Further, 27 and 28 are flip-flops which are set by the vertical synchronizing signal VD and left and right edge signals H1 and h2, and 29 and 30 are the timing signal Sf which is turned on between the output of the flip-flop and one field; This is an AND gate to which the horizontal synchronizing signal HPn for starting output of the inspection line signal is input. A follower one-terminal signal k of the counter 9a is obtained, a follower one-terminal signal l of the counter 9b is obtained from the pulse generator 26, and a detection range setting signal c is obtained from the inhibit gate 31 corresponding to the AND gate 10d in FIG. is output. This circuit generates the signal 1 when an edge is detected on the image detection line.
j updates the memory. Therefore, the update of this memory is taken out by the OR gate 32, and the flip-flop 33, which is set by the vertical synchronizing signal VD, is reset. Therefore, if an edge is detected and the memory is updated, the Q output of the flip-flop 33 becomes O, but if the opposite is true, the Q output remains 1. On the other hand, when the abnormality detection circuit 34 corresponding to the flaw detection systems 2 to 5 in FIG. 1 produces an output, the flip-flop 35, which is reset by the vertical synchronizing signal D, is set. The outputs of these flip-flops 33 and 35 are led to an AND gate 36, and the output of the AND gate 36 is counted by a counter 37. Therefore, the count value of the counter 37 indicates the number of screens in which no edge is detected and the abnormality detection circuit 34 produces an output. This counter outputs a carry signal when the counted value reaches a predetermined value, thereby issuing an alarm ALM to the operator. As explained in detail above, according to the present invention, the self-diagnosis of the surface inspection device, especially checking whether the edge signal for setting the inspection range is detected normally or not, and whether the inspection range is normal or not. The reliability of surface inspection results can be increased.
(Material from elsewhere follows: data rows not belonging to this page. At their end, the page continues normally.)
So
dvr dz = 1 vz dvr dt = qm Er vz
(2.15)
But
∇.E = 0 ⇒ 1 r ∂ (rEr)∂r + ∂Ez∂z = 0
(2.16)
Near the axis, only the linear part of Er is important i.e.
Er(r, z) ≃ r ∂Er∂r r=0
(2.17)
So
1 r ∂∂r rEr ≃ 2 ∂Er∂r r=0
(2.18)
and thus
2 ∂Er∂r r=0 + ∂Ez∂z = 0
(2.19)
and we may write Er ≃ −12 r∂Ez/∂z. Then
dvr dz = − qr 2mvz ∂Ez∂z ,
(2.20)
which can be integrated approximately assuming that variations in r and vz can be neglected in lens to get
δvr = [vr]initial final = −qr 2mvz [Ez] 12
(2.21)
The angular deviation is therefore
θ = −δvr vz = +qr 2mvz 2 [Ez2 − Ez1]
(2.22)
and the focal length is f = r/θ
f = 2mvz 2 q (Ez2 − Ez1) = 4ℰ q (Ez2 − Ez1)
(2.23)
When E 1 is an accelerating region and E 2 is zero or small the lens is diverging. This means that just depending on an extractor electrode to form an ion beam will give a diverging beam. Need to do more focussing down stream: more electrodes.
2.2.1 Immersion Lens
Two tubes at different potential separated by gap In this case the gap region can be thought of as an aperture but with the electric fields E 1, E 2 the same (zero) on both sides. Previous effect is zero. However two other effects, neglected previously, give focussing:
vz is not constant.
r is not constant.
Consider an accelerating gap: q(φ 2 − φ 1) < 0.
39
[Brief explanation of drawings]

Figures 1, 3, and 5 are block diagrams showing the configuration of the previously proposed surface inspection device, Figures 2, 4, and 6 are waveform diagrams for explaining its operation, and Figure 7 is the invention of the present invention. FIG. In the drawing, 6a is an object to be inspected, 6b is a light source, 1 is a television camera, 3 is an inspection range setting signal output circuit, 2 is a change point signal output circuit, and 5 is a flaw detection circuit.

Claims (1)

[Claims] 1. A light source that momentarily illuminates the surface of a moving object to be inspected, a television camera that captures a still image of the surface of the object to be inspected, and an edge of the object to be inspected that is determined from the output image signal of the camera. A circuit that outputs an inspection range setting signal from the edge, a circuit that detects a sudden amplitude change in the image signal and outputs a change point signal, and detects flaws on the surface of the object to be inspected from the inspection range setting signal and the change point signal. A diagnosing method for a surface inspection apparatus comprising a circuit for diagnosing a surface inspection apparatus, the method comprising the step of: warning that the surface inspection apparatus is abnormal when the number of times of imaging in which an edge of an object to be inspected is not detected exceeds a certain number. 2. Claim 1, characterized in that when the edge of the object to be inspected is not detected and there is an output from the flaw detection circuit, and the number of times of imaging exceeds a certain value, an abnormality of the surface inspection device is alerted.
Diagnosis method of surface inspection device described in section.